>>>>
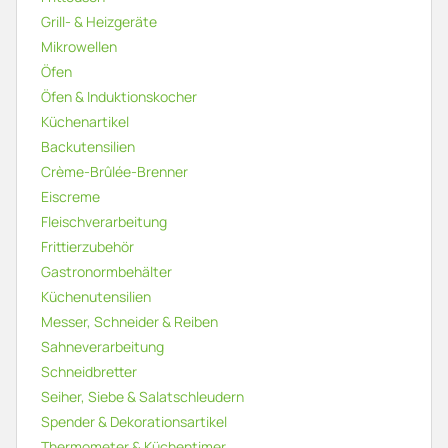
Grill- & Heizgeräte
Mikrowellen
Öfen
Öfen & Induktionskocher
Küchenartikel
Backutensilien
Crème-Brûlée-Brenner
Eiscreme
Fleischverarbeitung
Frittierzubehör
Gastronormbehälter
Küchenutensilien
Messer, Schneider & Reiben
Sahneverarbeitung
Schneidbretter
Seiher, Siebe & Salatschleudern
Spender & Dekorationsartikel
Thermometer & Küchentimer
<<<<
Once more, please print the whole listing exactly, omitting each image.

Output:
Grill- & Heizgeräte
Mikrowellen
Öfen
Öfen & Induktionskocher
Küchenartikel
Backutensilien
Crème-Brûlée-Brenner
Eiscreme
Fleischverarbeitung
Frittierzubehör
Gastronormbehälter
Küchenutensilien
Messer, Schneider & Reiben
Sahneverarbeitung
Schneidbretter
Seiher, Siebe & Salatschleudern
Spender & Dekorationsartikel
Thermometer & Küchentimer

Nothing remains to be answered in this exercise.